Mary Gowd’s whole body stiffened. She stared fixedly at the grateful little American school-teacher.
“Some one like me–“
The little teacher blushed very red.
“I beg your pardon. I wasn’t thinking. Of course you don’t need to do any such work, but I just couldn’t help saying–“
“But I do need work,” interrupted Mary Gowd. She stood up, her cheeks pink again for the moment, her eyes bright. “I thank you. Oh, I thank you!”
“You thank me!” faltered the American.
But Mary Gowd had folded her sketchbook and was off, through the vestibule, down the splendid corridor, past the giant Swiss guard, to the noisy, sunny Piazza di San Pietro.
That had been fifteen years ago. She had taken her guide’s examinations and passed them. She knew her Rome from the crypt of St. Peter’s to the top of the Janiculum Hill; from the Campagna to Tivoli. She read and studied and learned. She delved into the past and brought up strange and interesting truths. She could tell you weird stories of those white marble men who lay so peacefully beneath St. Peter’s dome, their ringed hands crossed on their breasts. She learned to juggle dates with an ease that brought gasps from her American clients, with their history that went back little more than one hundred years.
She learned to designate as new anything that failed to have its origin stamped B.C.; and the Magnificent Augustus, he who boasted of finding Rome brick and leaving it marble, was a mere nouveau riche with his miserable A.D. 14.
She was as much at home in the Thermae of Caracalla as you in your white-and-blue-tiled bath.

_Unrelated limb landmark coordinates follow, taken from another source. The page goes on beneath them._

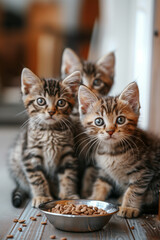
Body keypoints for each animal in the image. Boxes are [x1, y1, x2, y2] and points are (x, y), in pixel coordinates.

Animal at [8, 68, 81, 207]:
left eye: (61, 102)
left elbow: (68, 175)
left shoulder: (68, 153)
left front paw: (68, 195)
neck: (50, 131)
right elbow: (37, 178)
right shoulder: (29, 154)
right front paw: (42, 196)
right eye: (41, 101)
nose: (51, 112)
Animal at [78, 82, 160, 218]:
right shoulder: (105, 171)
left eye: (120, 120)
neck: (112, 152)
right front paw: (94, 198)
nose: (110, 131)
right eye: (98, 121)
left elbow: (134, 190)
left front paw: (129, 207)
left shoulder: (144, 170)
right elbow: (101, 183)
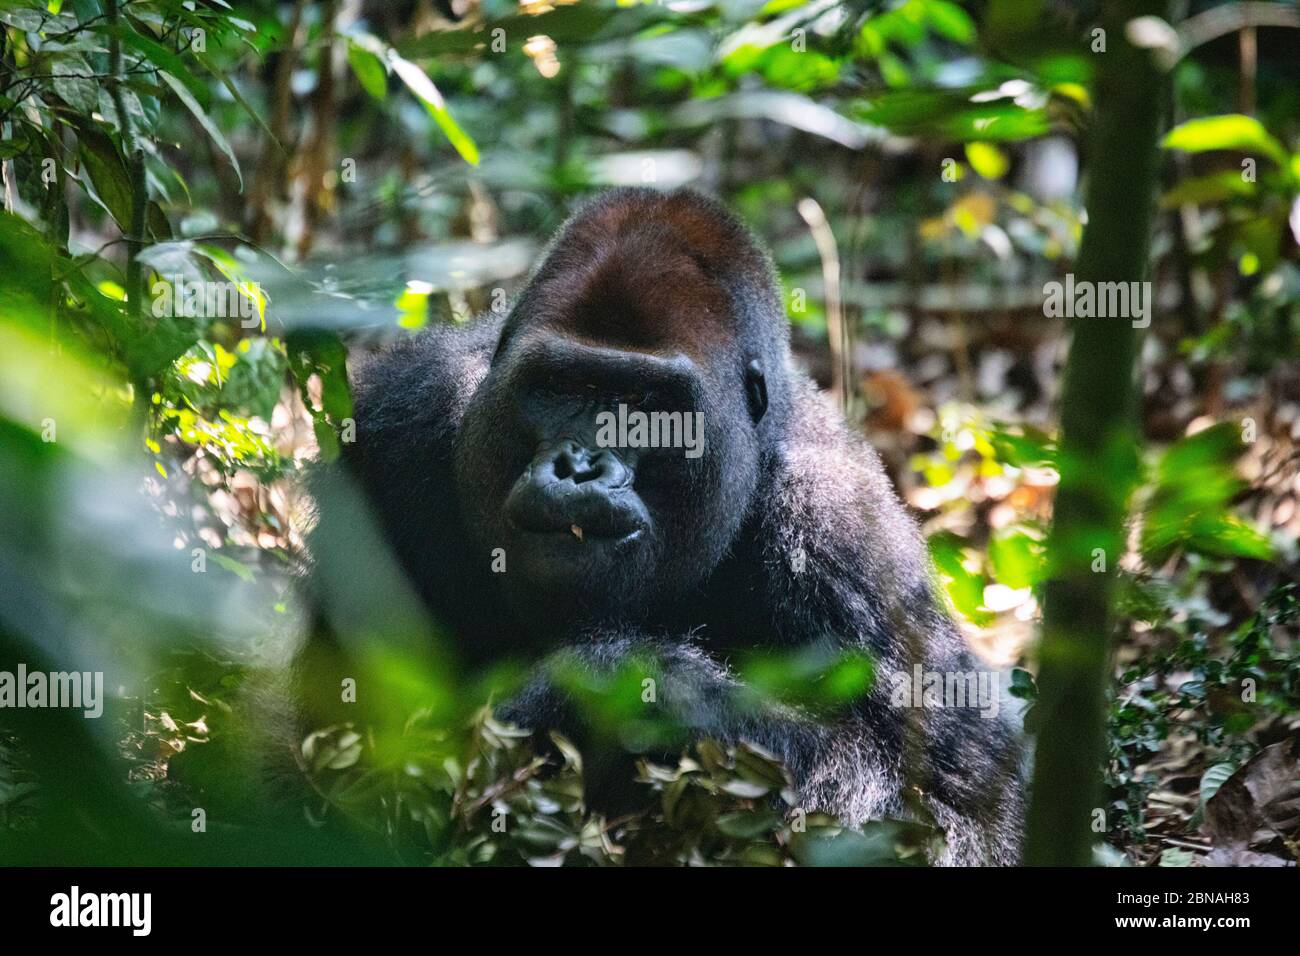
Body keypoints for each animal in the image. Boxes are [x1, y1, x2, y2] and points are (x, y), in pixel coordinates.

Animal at [304, 187, 1024, 868]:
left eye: (647, 406)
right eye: (561, 386)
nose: (579, 466)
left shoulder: (846, 535)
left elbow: (953, 808)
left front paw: (626, 691)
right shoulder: (400, 418)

She could juggle the history of emperors with one hand and the scandals of half a dozen kings with the other. No ruin was too unimportant for her attention–no picture too faded for her research. She had the centuries at her tongue’s end. Michelangelo and Canova were her brothers in art, and Rome was to her as your back-garden patch is to you.

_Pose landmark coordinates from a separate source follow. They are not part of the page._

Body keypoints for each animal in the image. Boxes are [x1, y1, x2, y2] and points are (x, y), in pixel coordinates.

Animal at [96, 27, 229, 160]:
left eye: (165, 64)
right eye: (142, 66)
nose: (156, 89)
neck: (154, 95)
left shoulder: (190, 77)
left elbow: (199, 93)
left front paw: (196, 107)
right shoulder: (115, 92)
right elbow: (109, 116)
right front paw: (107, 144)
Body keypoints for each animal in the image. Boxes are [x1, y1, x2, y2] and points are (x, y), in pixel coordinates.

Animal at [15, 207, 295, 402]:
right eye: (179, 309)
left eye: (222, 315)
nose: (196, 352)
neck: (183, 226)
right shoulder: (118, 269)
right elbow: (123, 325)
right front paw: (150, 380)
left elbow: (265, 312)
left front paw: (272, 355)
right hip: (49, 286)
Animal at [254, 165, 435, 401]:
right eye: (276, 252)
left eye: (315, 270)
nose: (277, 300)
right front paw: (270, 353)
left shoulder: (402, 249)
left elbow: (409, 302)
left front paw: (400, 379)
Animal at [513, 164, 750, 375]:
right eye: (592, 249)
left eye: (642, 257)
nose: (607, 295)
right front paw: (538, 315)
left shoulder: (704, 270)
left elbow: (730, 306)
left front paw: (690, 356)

Mary Gowd hated this Rome as only an English woman can who has spent fifteen years in that nest of intrigue. She fought the whole race of Roman guides day after day. She no longer turned sick and faint when they hissed after her vile Italian epithets that her American or English clients quite failed to understand. Quite unconcernedly she would jam down the lever of the taximeter the wily Italian cabby had pulled only halfway so that the meter might register double. And when that foul-mouthed one crowned his heap of abuse by screaming “Camorrista! Camor-r-rista!” at her, she would merely shrug her shoulders and say “Andate presto!” to show him she was above quarrelling with a cabman.
She ate eggs and bread, and drank the red wine, never having conquered her disgust for Italian meat since first she saw the filthy carcasses, fly-infested, dust-covered, loathsome, being carted through the swarming streets.
It was six o’clock of an evening early in March when Mary Gowd went home to the murky little room in the Via Babbuino. She was too tired to notice the sunset. She was too tired to smile at the red-eyed baby of the cobbler’s wife, who lived in the rear. She was too tired to ask Tina for the letters that seldom came. It had been a particularly trying day, spent with a party of twenty Germans, who had said “Herrlich!” when she showed them the marvels of the Vatican and “Kolossal!” at the grandeur of the Colosseum and, for the rest, had kept their noses buried in their Baedekers.